Summer camps are typically outdoors, which means your child will likely spend a lot of time in the heat. The camp you select should offer areas of shade and easy access to water should your child feel overheated or dehydrated. It is also a good idea to send sunscreen and bug-repellant along with your child and teach them how to apply it themselves. The reason for this is because many summer camps do not allow touching, so sending them with a spray-on sunscreen and bug-repellant is a good idea if you think your child will need to reapply - and he or she probably will! In addition to water and sunscreen, your kid’s summer camp should provide opportunities for rest in between outdoor play.  

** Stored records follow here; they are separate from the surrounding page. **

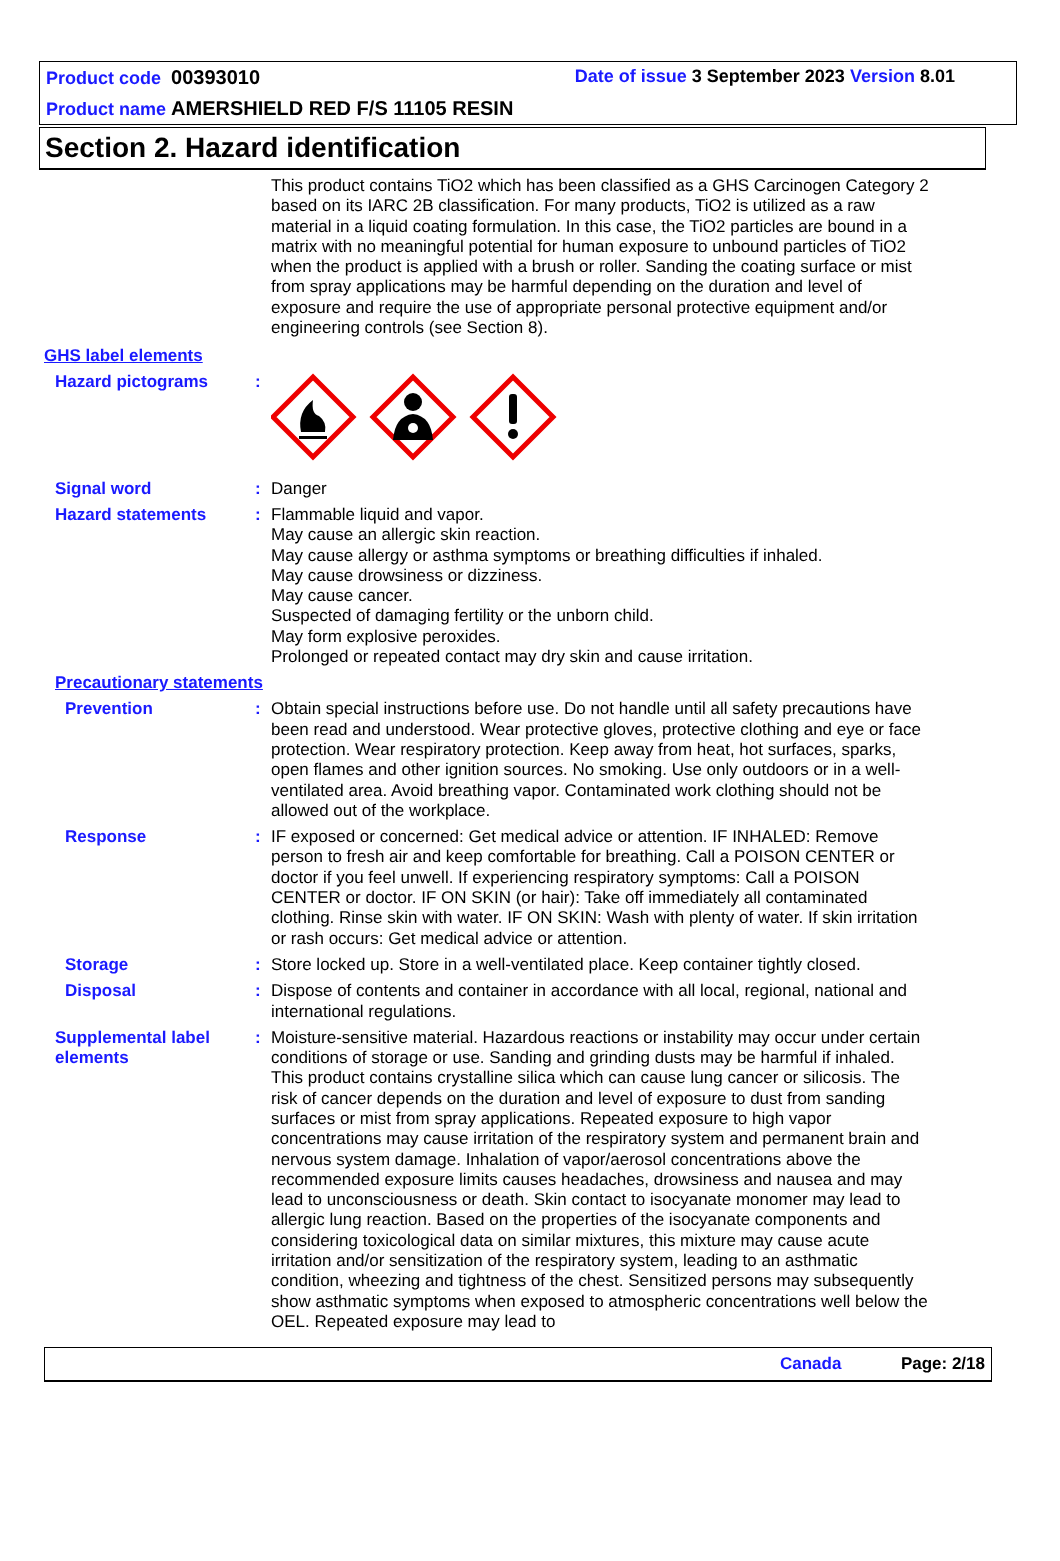Product code 00393010 Date of issue 3 September 2023 Version 8.01
Product name AMERSHIELD RED F/S 11105 RESIN
Section 2. Hazard identification
This product contains TiO2 which has been classified as a GHS Carcinogen Category 2 based on its IARC 2B classification. For many products, TiO2 is utilized as a raw material in a liquid coating formulation. In this case, the TiO2 particles are bound in a matrix with no meaningful potential for human exposure to unbound particles of TiO2 when the product is applied with a brush or roller. Sanding the coating surface or mist from spray applications may be harmful depending on the duration and level of exposure and require the use of appropriate personal protective equipment and/or engineering controls (see Section 8).
GHS label elements
Hazard pictograms :
Signal word : Danger
Hazard statements : Flammable liquid and vapor.
May cause an allergic skin reaction.
May cause allergy or asthma symptoms or breathing difficulties if inhaled.
May cause drowsiness or dizziness.
May cause cancer.
Suspected of damaging fertility or the unborn child.
May form explosive peroxides.
Prolonged or repeated contact may dry skin and cause irritation.
Precautionary statements
Prevention : Obtain special instructions before use. Do not handle until all safety precautions have been read and understood. Wear protective gloves, protective clothing and eye or face protection. Wear respiratory protection. Keep away from heat, hot surfaces, sparks, open flames and other ignition sources. No smoking. Use only outdoors or in a well-ventilated area. Avoid breathing vapor. Contaminated work clothing should not be allowed out of the workplace.
Response : IF exposed or concerned: Get medical advice or attention. IF INHALED: Remove person to fresh air and keep comfortable for breathing. Call a POISON CENTER or doctor if you feel unwell. If experiencing respiratory symptoms: Call a POISON CENTER or doctor. IF ON SKIN (or hair): Take off immediately all contaminated clothing. Rinse skin with water. IF ON SKIN: Wash with plenty of water. If skin irritation or rash occurs: Get medical advice or attention.
Storage : Store locked up. Store in a well-ventilated place. Keep container tightly closed.
Disposal : Dispose of contents and container in accordance with all local, regional, national and international regulations.
Supplemental label elements
: Moisture-sensitive material. Hazardous reactions or instability may occur under certain conditions of storage or use. Sanding and grinding dusts may be harmful if inhaled. This product contains crystalline silica which can cause lung cancer or silicosis. The risk of cancer depends on the duration and level of exposure to dust from sanding surfaces or mist from spray applications. Repeated exposure to high vapor concentrations may cause irritation of the respiratory system and permanent brain and nervous system damage. Inhalation of vapor/aerosol concentrations above the recommended exposure limits causes headaches, drowsiness and nausea and may lead to unconsciousness or death. Skin contact to isocyanate monomer may lead to allergic lung reaction. Based on the properties of the isocyanate components and considering toxicological data on similar mixtures, this mixture may cause acute irritation and/or sensitization of the respiratory system, leading to an asthmatic condition, wheezing and tightness of the chest. Sensitized persons may subsequently show asthmatic symptoms when exposed to atmospheric concentrations well below the OEL. Repeated exposure may lead to
Canada Page: 2/18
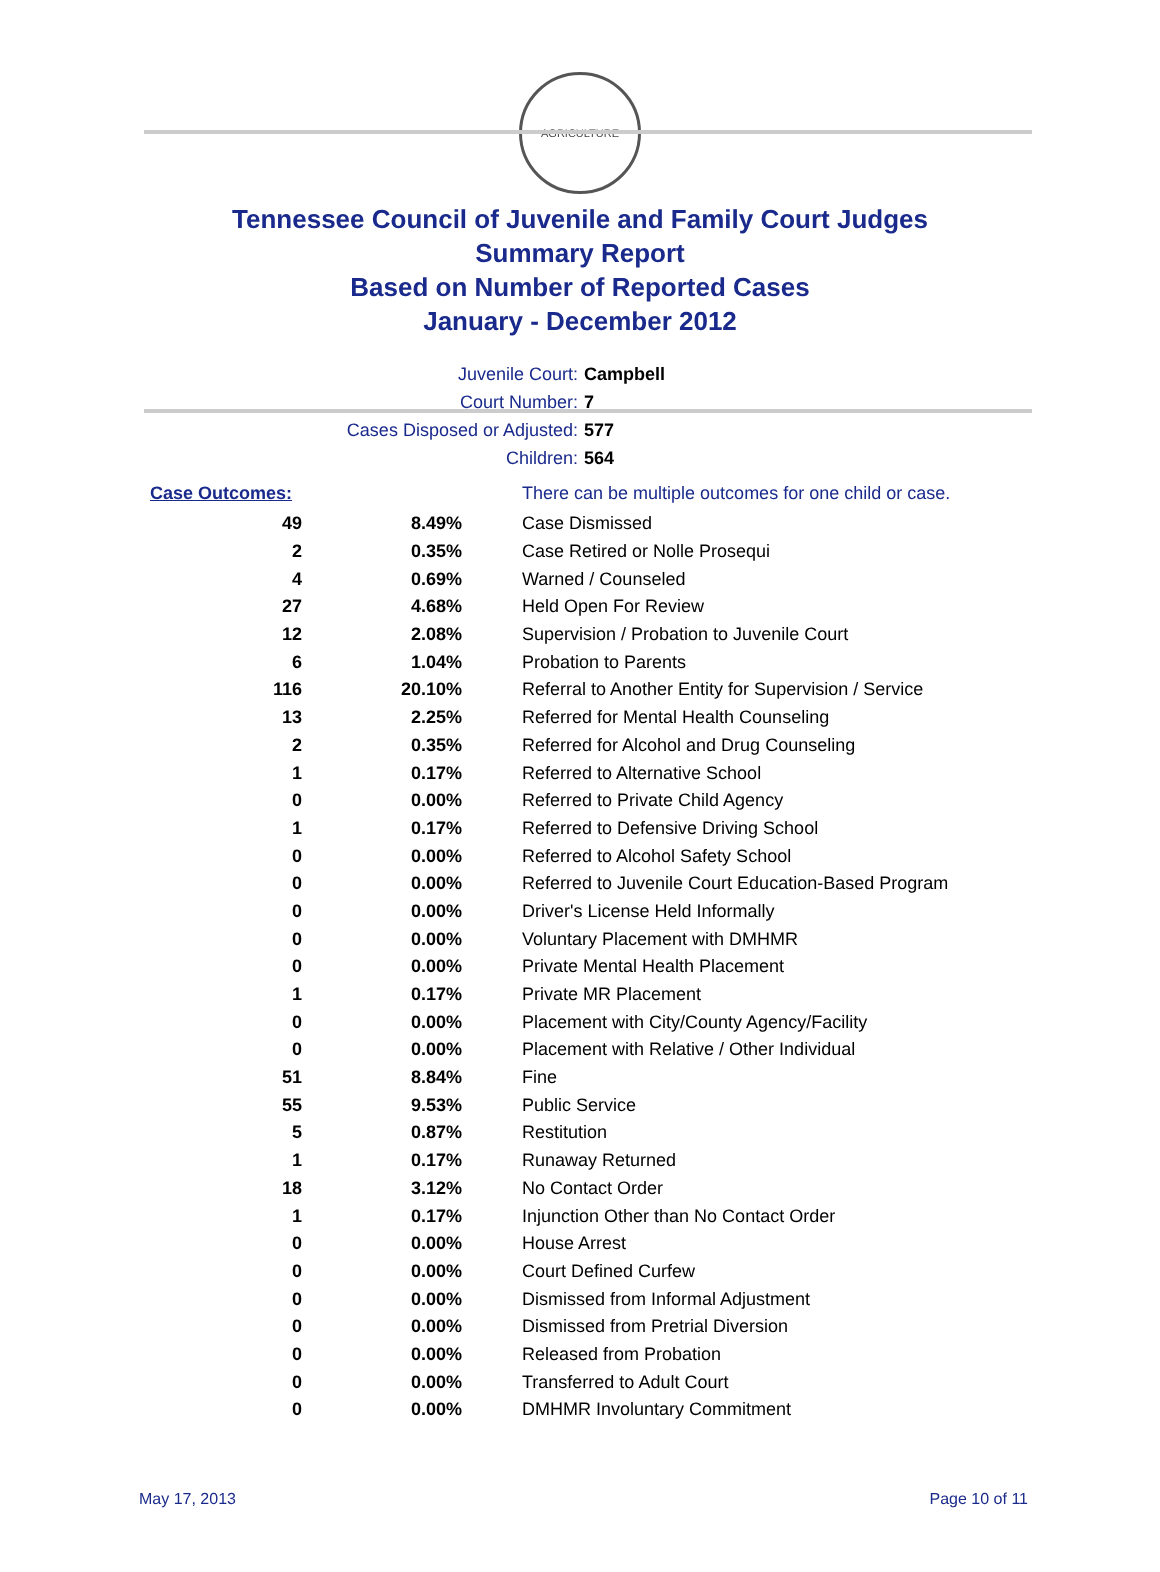AGRICULTURE
Tennessee Council of Juvenile and Family Court Judges
Summary Report
Based on Number of Reported Cases
January - December 2012
Juvenile Court: Campbell
Court Number: 7
Cases Disposed or Adjusted: 577
Children: 564
| Case Outcomes: | | There can be multiple outcomes for one child or case. |
| 49 | 8.49% | Case Dismissed |
| 2 | 0.35% | Case Retired or Nolle Prosequi |
| 4 | 0.69% | Warned / Counseled |
| 27 | 4.68% | Held Open For Review |
| 12 | 2.08% | Supervision / Probation to Juvenile Court |
| 6 | 1.04% | Probation to Parents |
| 116 | 20.10% | Referral to Another Entity for Supervision / Service |
| 13 | 2.25% | Referred for Mental Health Counseling |
| 2 | 0.35% | Referred for Alcohol and Drug Counseling |
| 1 | 0.17% | Referred to Alternative School |
| 0 | 0.00% | Referred to Private Child Agency |
| 1 | 0.17% | Referred to Defensive Driving School |
| 0 | 0.00% | Referred to Alcohol Safety School |
| 0 | 0.00% | Referred to Juvenile Court Education-Based Program |
| 0 | 0.00% | Driver's License Held Informally |
| 0 | 0.00% | Voluntary Placement with DMHMR |
| 0 | 0.00% | Private Mental Health Placement |
| 1 | 0.17% | Private MR Placement |
| 0 | 0.00% | Placement with City/County Agency/Facility |
| 0 | 0.00% | Placement with Relative / Other Individual |
| 51 | 8.84% | Fine |
| 55 | 9.53% | Public Service |
| 5 | 0.87% | Restitution |
| 1 | 0.17% | Runaway Returned |
| 18 | 3.12% | No Contact Order |
| 1 | 0.17% | Injunction Other than No Contact Order |
| 0 | 0.00% | House Arrest |
| 0 | 0.00% | Court Defined Curfew |
| 0 | 0.00% | Dismissed from Informal Adjustment |
| 0 | 0.00% | Dismissed from Pretrial Diversion |
| 0 | 0.00% | Released from Probation |
| 0 | 0.00% | Transferred to Adult Court |
| 0 | 0.00% | DMHMR Involuntary Commitment |
May 17, 2013 Page 10 of 11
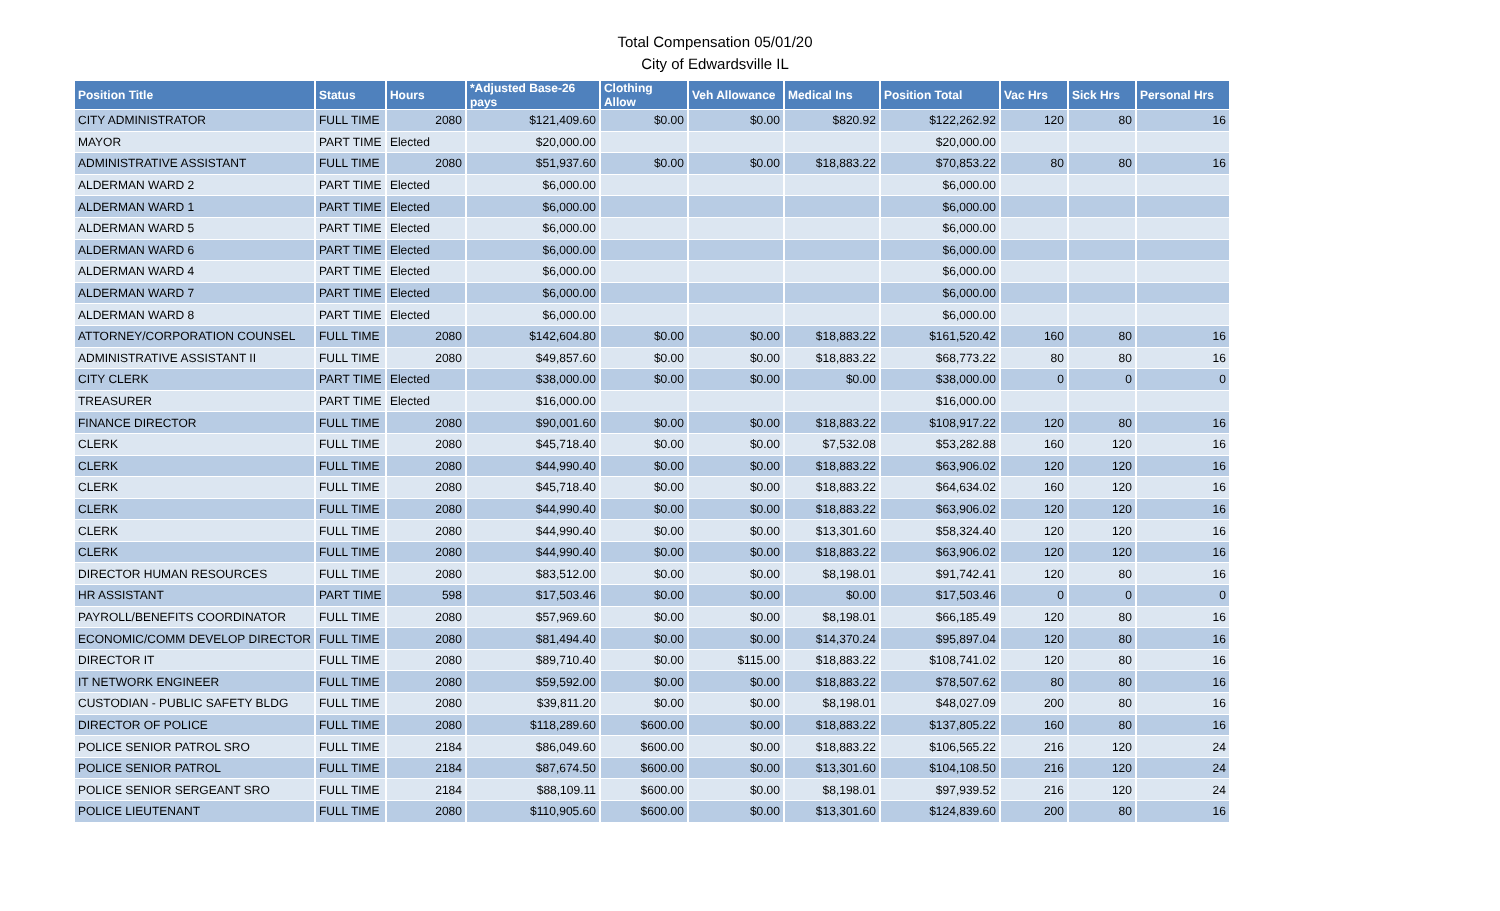Total Compensation 05/01/20
City of Edwardsville IL
| Position Title | Status | Hours | *Adjusted Base-26 pays | Clothing Allow | Veh Allowance | Medical Ins | Position Total | Vac Hrs | Sick Hrs | Personal Hrs |
| --- | --- | --- | --- | --- | --- | --- | --- | --- | --- | --- |
| CITY ADMINISTRATOR | FULL TIME | 2080 | $121,409.60 | $0.00 | $0.00 | $820.92 | $122,262.92 | 120 | 80 | 16 |
| MAYOR | PART TIME | Elected | $20,000.00 | | | | $20,000.00 | | | |
| ADMINISTRATIVE ASSISTANT | FULL TIME | 2080 | $51,937.60 | $0.00 | $0.00 | $18,883.22 | $70,853.22 | 80 | 80 | 16 |
| ALDERMAN WARD 2 | PART TIME | Elected | $6,000.00 | | | | $6,000.00 | | | |
| ALDERMAN WARD 1 | PART TIME | Elected | $6,000.00 | | | | $6,000.00 | | | |
| ALDERMAN WARD 5 | PART TIME | Elected | $6,000.00 | | | | $6,000.00 | | | |
| ALDERMAN WARD 6 | PART TIME | Elected | $6,000.00 | | | | $6,000.00 | | | |
| ALDERMAN WARD 4 | PART TIME | Elected | $6,000.00 | | | | $6,000.00 | | | |
| ALDERMAN WARD 7 | PART TIME | Elected | $6,000.00 | | | | $6,000.00 | | | |
| ALDERMAN WARD 8 | PART TIME | Elected | $6,000.00 | | | | $6,000.00 | | | |
| ATTORNEY/CORPORATION COUNSEL | FULL TIME | 2080 | $142,604.80 | $0.00 | $0.00 | $18,883.22 | $161,520.42 | 160 | 80 | 16 |
| ADMINISTRATIVE ASSISTANT II | FULL TIME | 2080 | $49,857.60 | $0.00 | $0.00 | $18,883.22 | $68,773.22 | 80 | 80 | 16 |
| CITY CLERK | PART TIME | Elected | $38,000.00 | $0.00 | $0.00 | $0.00 | $38,000.00 | 0 | 0 | 0 |
| TREASURER | PART TIME | Elected | $16,000.00 | | | | $16,000.00 | | | |
| FINANCE DIRECTOR | FULL TIME | 2080 | $90,001.60 | $0.00 | $0.00 | $18,883.22 | $108,917.22 | 120 | 80 | 16 |
| CLERK | FULL TIME | 2080 | $45,718.40 | $0.00 | $0.00 | $7,532.08 | $53,282.88 | 160 | 120 | 16 |
| CLERK | FULL TIME | 2080 | $44,990.40 | $0.00 | $0.00 | $18,883.22 | $63,906.02 | 120 | 120 | 16 |
| CLERK | FULL TIME | 2080 | $45,718.40 | $0.00 | $0.00 | $18,883.22 | $64,634.02 | 160 | 120 | 16 |
| CLERK | FULL TIME | 2080 | $44,990.40 | $0.00 | $0.00 | $18,883.22 | $63,906.02 | 120 | 120 | 16 |
| CLERK | FULL TIME | 2080 | $44,990.40 | $0.00 | $0.00 | $13,301.60 | $58,324.40 | 120 | 120 | 16 |
| CLERK | FULL TIME | 2080 | $44,990.40 | $0.00 | $0.00 | $18,883.22 | $63,906.02 | 120 | 120 | 16 |
| DIRECTOR HUMAN RESOURCES | FULL TIME | 2080 | $83,512.00 | $0.00 | $0.00 | $8,198.01 | $91,742.41 | 120 | 80 | 16 |
| HR ASSISTANT | PART TIME | 598 | $17,503.46 | $0.00 | $0.00 | $0.00 | $17,503.46 | 0 | 0 | 0 |
| PAYROLL/BENEFITS COORDINATOR | FULL TIME | 2080 | $57,969.60 | $0.00 | $0.00 | $8,198.01 | $66,185.49 | 120 | 80 | 16 |
| ECONOMIC/COMM DEVELOP DIRECTOR | FULL TIME | 2080 | $81,494.40 | $0.00 | $0.00 | $14,370.24 | $95,897.04 | 120 | 80 | 16 |
| DIRECTOR IT | FULL TIME | 2080 | $89,710.40 | $0.00 | $115.00 | $18,883.22 | $108,741.02 | 120 | 80 | 16 |
| IT NETWORK ENGINEER | FULL TIME | 2080 | $59,592.00 | $0.00 | $0.00 | $18,883.22 | $78,507.62 | 80 | 80 | 16 |
| CUSTODIAN - PUBLIC SAFETY BLDG | FULL TIME | 2080 | $39,811.20 | $0.00 | $0.00 | $8,198.01 | $48,027.09 | 200 | 80 | 16 |
| DIRECTOR OF POLICE | FULL TIME | 2080 | $118,289.60 | $600.00 | $0.00 | $18,883.22 | $137,805.22 | 160 | 80 | 16 |
| POLICE SENIOR PATROL SRO | FULL TIME | 2184 | $86,049.60 | $600.00 | $0.00 | $18,883.22 | $106,565.22 | 216 | 120 | 24 |
| POLICE SENIOR PATROL | FULL TIME | 2184 | $87,674.50 | $600.00 | $0.00 | $13,301.60 | $104,108.50 | 216 | 120 | 24 |
| POLICE SENIOR SERGEANT SRO | FULL TIME | 2184 | $88,109.11 | $600.00 | $0.00 | $8,198.01 | $97,939.52 | 216 | 120 | 24 |
| POLICE LIEUTENANT | FULL TIME | 2080 | $110,905.60 | $600.00 | $0.00 | $13,301.60 | $124,839.60 | 200 | 80 | 16 |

Make sure your child understands the rules

Summer camp safety isn’t all on the camp, you also need to make sure you teach your kid the basics and how to follow the rules. Teach them to always stay seated and buckle their seat belt during summer camp bus rides. Make sure they know to always hold hands when crossing streets or walking during field trips. Kids should be taught how to share toys and not to hit or bully other children in the summer camp. By reinforcing these rules with your child ahead of time, you can assure he or she will have a fun and safe summer camp experience!

If you are unfamiliar with what to look for in a summer camp, don’t be afraid to ask other parents who have gone through the same experience. This will save you a lot of time and headache later, trust me! Facebook groups and mommy meetups are the perfect places to get the scoop on local camps and find out which one is right for your child.

Have a safe and happy summer parents!